Researcher Affiliation Academia Zhiyuan Liu Yaorui Shi An Zhang Enzhi Zhang Kenji Kawaguchi Xiang Wang Tat-Seng Chua National University of Singapore, University of Science and Technology of China Hokkaido University
Pseudocode Yes Algorithm 1 Pytorch style pseudocode of Sim SGT
Open Source Code Yes Our codes and checkpoints are available at https://github.com/syr-cn/Sim SGT.
Open Datasets Yes We pretrain MGM models on 2 million molecules from ZINC15 [42], and evalute the pretrained models on eight classification datasets in Molecule Net [28]: BBBP, Tox21, Tox Cast, Sider, Clin Tox, MUV, HIV, and Bace. Following the experimental setting in [45], we pretrain Sim SGT on the 50 thousand molecule samples from the GEOM dataset [46] and We report performances of predicting the quantum chemistry properties of molecules [47].
Dataset Splits Yes These downstream datasets are divided into train/valid/test sets by scaffold split to provide an out-of-distribution evaluation setting. We tune the hyperparameters in the fine-tuning stage using the validation performance.
Hardware Specification Yes We perform experiments on an NVIDIA DGX A100 server.

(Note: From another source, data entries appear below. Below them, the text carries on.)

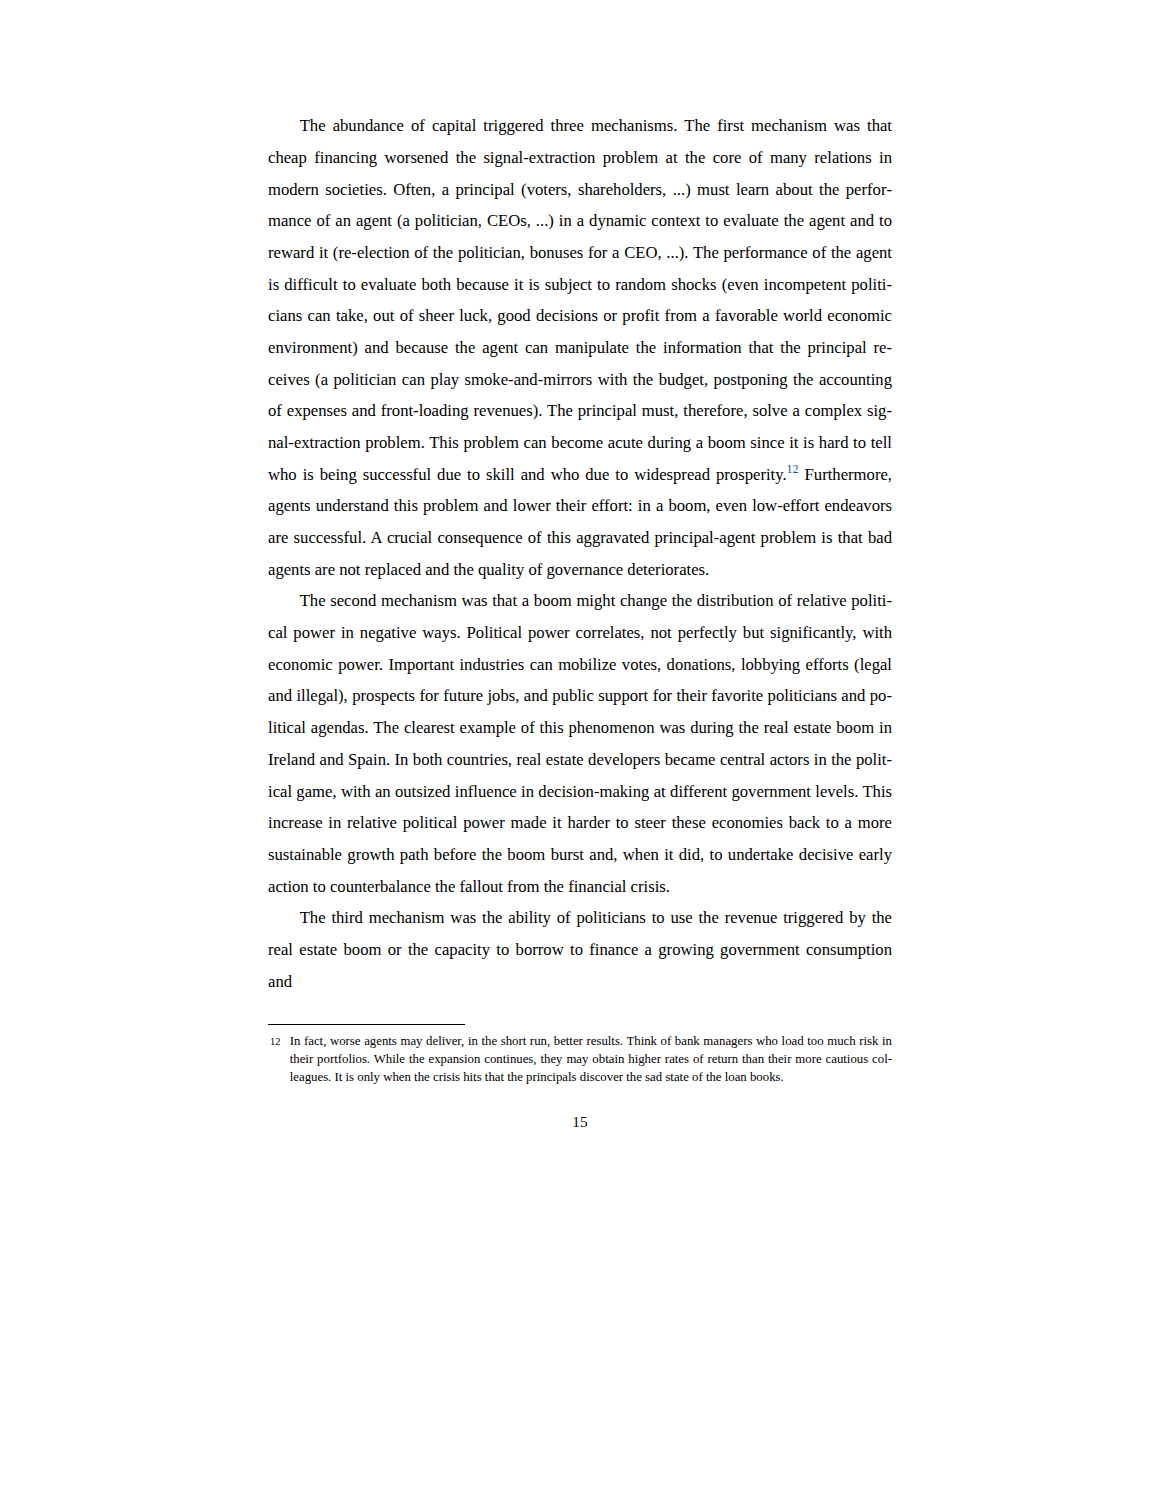The abundance of capital triggered three mechanisms. The first mechanism was that cheap financing worsened the signal-extraction problem at the core of many relations in modern societies. Often, a principal (voters, shareholders, ...) must learn about the performance of an agent (a politician, CEOs, ...) in a dynamic context to evaluate the agent and to reward it (re-election of the politician, bonuses for a CEO, ...). The performance of the agent is difficult to evaluate both because it is subject to random shocks (even incompetent politicians can take, out of sheer luck, good decisions or profit from a favorable world economic environment) and because the agent can manipulate the information that the principal receives (a politician can play smoke-and-mirrors with the budget, postponing the accounting of expenses and front-loading revenues). The principal must, therefore, solve a complex signal-extraction problem. This problem can become acute during a boom since it is hard to tell who is being successful due to skill and who due to widespread prosperity.12 Furthermore, agents understand this problem and lower their effort: in a boom, even low-effort endeavors are successful. A crucial consequence of this aggravated principal-agent problem is that bad agents are not replaced and the quality of governance deteriorates.
The second mechanism was that a boom might change the distribution of relative political power in negative ways. Political power correlates, not perfectly but significantly, with economic power. Important industries can mobilize votes, donations, lobbying efforts (legal and illegal), prospects for future jobs, and public support for their favorite politicians and political agendas. The clearest example of this phenomenon was during the real estate boom in Ireland and Spain. In both countries, real estate developers became central actors in the political game, with an outsized influence in decision-making at different government levels. This increase in relative political power made it harder to steer these economies back to a more sustainable growth path before the boom burst and, when it did, to undertake decisive early action to counterbalance the fallout from the financial crisis.
The third mechanism was the ability of politicians to use the revenue triggered by the real estate boom or the capacity to borrow to finance a growing government consumption and
12
In fact, worse agents may deliver, in the short run, better results. Think of bank managers who load too much risk in their portfolios. While the expansion continues, they may obtain higher rates of return than their more cautious colleagues. It is only when the crisis hits that the principals discover the sad state of the loan books.
15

Software Dependencies No The paper mentions 'Pytorch style pseudocode' and cites 'RDkit [30]' for extracting FGs, but it does not provide specific version numbers for these or other software dependencies like Python, PyTorch, CUDA, or other libraries used in the experiments.

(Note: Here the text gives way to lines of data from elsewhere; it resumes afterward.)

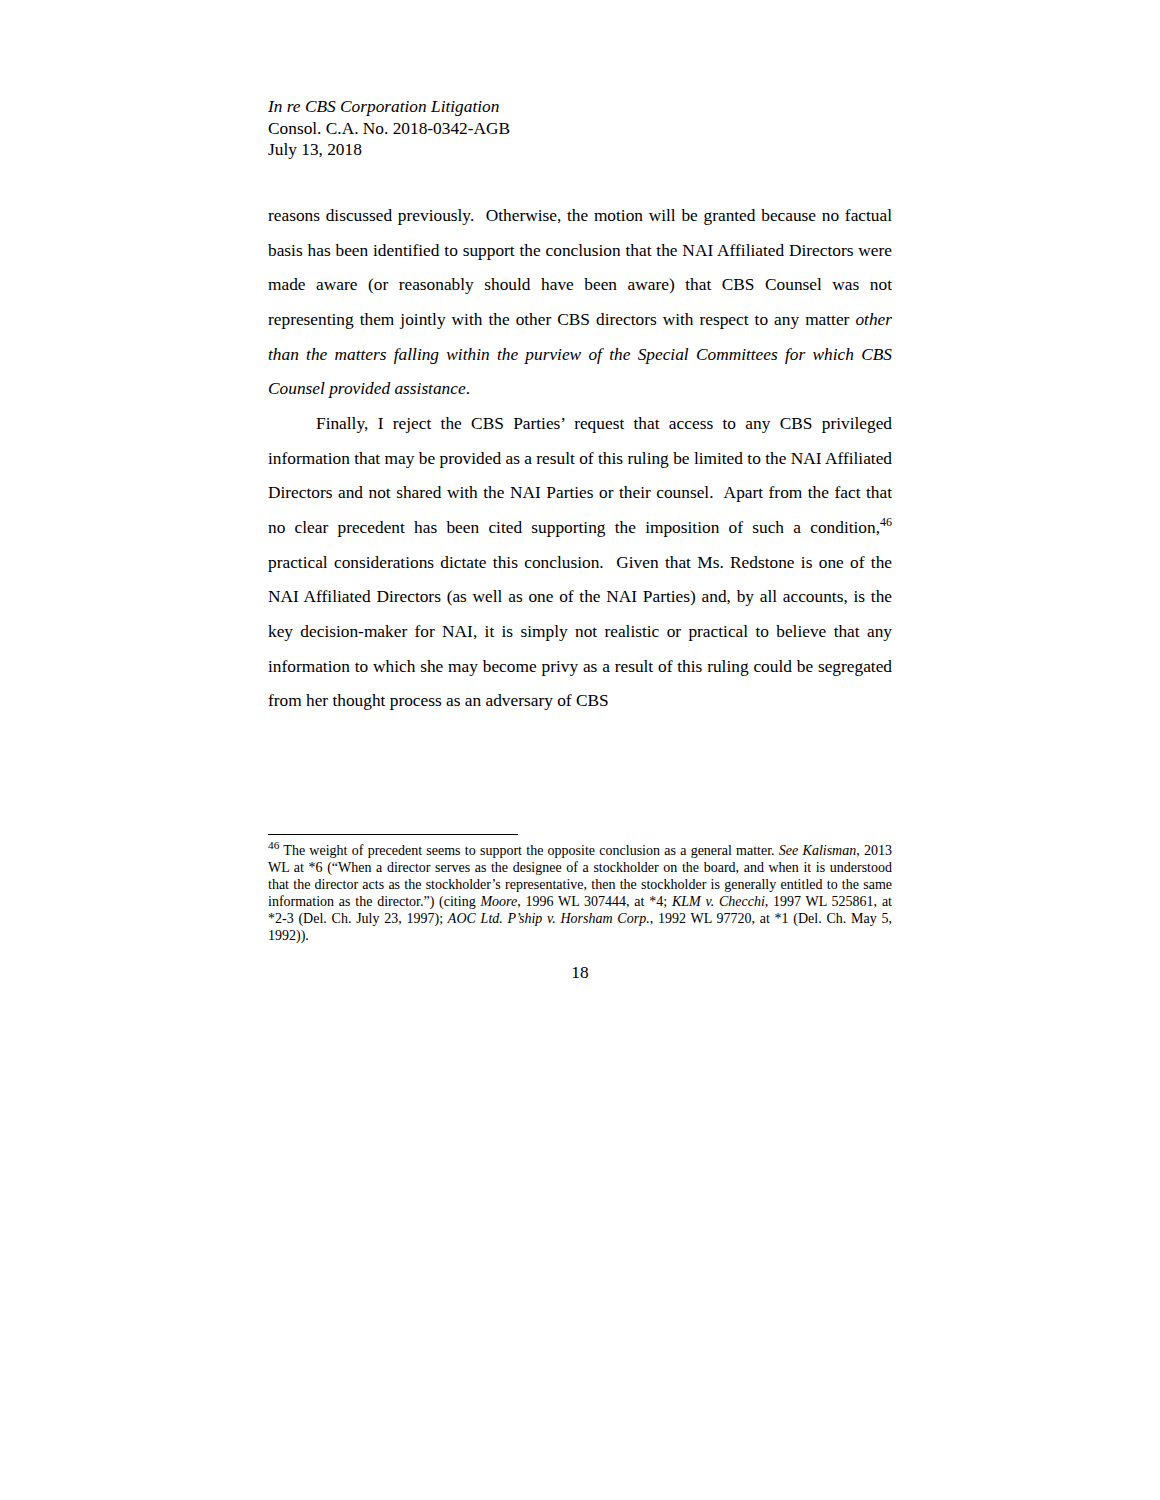In re CBS Corporation Litigation
Consol. C.A. No. 2018-0342-AGB
July 13, 2018
reasons discussed previously. Otherwise, the motion will be granted because no factual basis has been identified to support the conclusion that the NAI Affiliated Directors were made aware (or reasonably should have been aware) that CBS Counsel was not representing them jointly with the other CBS directors with respect to any matter other than the matters falling within the purview of the Special Committees for which CBS Counsel provided assistance.
Finally, I reject the CBS Parties’ request that access to any CBS privileged information that may be provided as a result of this ruling be limited to the NAI Affiliated Directors and not shared with the NAI Parties or their counsel. Apart from the fact that no clear precedent has been cited supporting the imposition of such a condition,46 practical considerations dictate this conclusion. Given that Ms. Redstone is one of the NAI Affiliated Directors (as well as one of the NAI Parties) and, by all accounts, is the key decision-maker for NAI, it is simply not realistic or practical to believe that any information to which she may become privy as a result of this ruling could be segregated from her thought process as an adversary of CBS
46 The weight of precedent seems to support the opposite conclusion as a general matter. See Kalisman, 2013 WL at *6 (“When a director serves as the designee of a stockholder on the board, and when it is understood that the director acts as the stockholder’s representative, then the stockholder is generally entitled to the same information as the director.”) (citing Moore, 1996 WL 307444, at *4; KLM v. Checchi, 1997 WL 525861, at *2-3 (Del. Ch. July 23, 1997); AOC Ltd. P’ship v. Horsham Corp., 1992 WL 97720, at *1 (Del. Ch. May 5, 1992)).
18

Experiment Setup Yes Table 9b summarizes the hyper-parameters. We use different hyper-parameters given different graph encoders. The architectures of the two graph encoders are borrowed from previous works: GINE [12] and GTS [27]. We use large batch sizes of 1024 and 2048 to speed up pretraining. We do not use dropout during pretraining. During fine-tuning, we 50% dropout in GINE layers and 30% dropout in transformer layers. Table 10b: Hyperparameters and their search spaces. Table 11: Hyperparameters for fine-tuning on the QM datasets.